■ **EXERCISE GOAL**:
Please update the text read from each of the entries below by changing every "SALE" to "CLEARANCE" and keeping everything else the same. Leave the pictures out of your answer.

Start of GIVEN ENTRIES

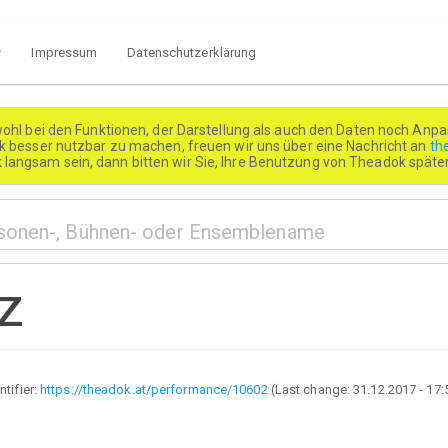
Impressum
Datenschutzerklärung
wohl bei den Funktionen, der Darstellung als auch den Daten noch Anpa
besser nutzbar zu machen, freuen wir uns über eine Nachricht an
th
k langsam sein, dann bitten wir Sie, Ihre Benutzung von Theadok spät
z
ntifier:
https://theadok.at/performance/10602
(Last change:
31.12.2017 - 17:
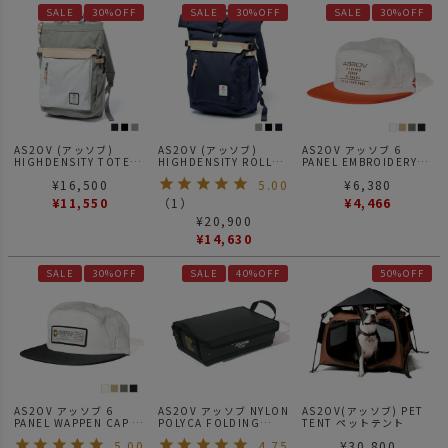
SALE
30%OFF
SALE
30%OFF
SALE
30%OFF
AS2OV (アッソブ)
AS2OV (アッソブ)
AS2OV アッソブ 6
HIGHDENSITY TOTE
HIGHDENSITY ROLL
PANEL EMBROIDERY
BACKPACK / トートバッ
BACKPACK /バックパッ
CAP GOLF キャップ 帽
¥
16,500
5.00
¥
6,380
クパック
ク
子 刺繍 ゴルフシリーズ
¥
11,550
（
1
）
¥
4,466
¥
20,900
¥
14,630
SALE
30%OFF
SALE
40%OFF
50%OFF
AS2OV アッソブ 6
AS2OV アッソブ NYLON
AS2OV(アッソブ) PET
PANEL WAPPEN CAP -
POLYCA FOLDING
TENT ペットテント
PATCH GOLF キャップ
TRAY 折り畳みトレー
5.00
4.75
¥
30,800
帽子 ゴルフシリーズ
BLACK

End of GIVEN ENTRIES

■ **REPLY**:
Impressum
Datenschutzerklärung
wohl bei den Funktionen, der Darstellung als auch den Daten noch Anpa
besser nutzbar zu machen, freuen wir uns über eine Nachricht an
th
k langsam sein, dann bitten wir Sie, Ihre Benutzung von Theadok spät
z
ntifier:
https://theadok.at/performance/10602
(Last change:
31.12.2017 - 17:
CLEARANCE
30%OFF
CLEARANCE
30%OFF
CLEARANCE
30%OFF
AS2OV (アッソブ)
AS2OV (アッソブ)
AS2OV アッソブ 6
HIGHDENSITY TOTE
HIGHDENSITY ROLL
PANEL EMBROIDERY
BACKPACK / トートバッ
BACKPACK /バックパッ
CAP GOLF キャップ 帽
¥
16,500
5.00
¥
6,380
クパック
ク
子 刺繍 ゴルフシリーズ
¥
11,550
（
1
）
¥
4,466
¥
20,900
¥
14,630
CLEARANCE
30%OFF
CLEARANCE
40%OFF
50%OFF
AS2OV アッソブ 6
AS2OV アッソブ NYLON
AS2OV(アッソブ) PET
PANEL WAPPEN CAP -
POLYCA FOLDING
TENT ペットテント
PATCH GOLF キャップ
TRAY 折り畳みトレー
5.00
4.75
¥
30,800
帽子 ゴルフシリーズ
BLACK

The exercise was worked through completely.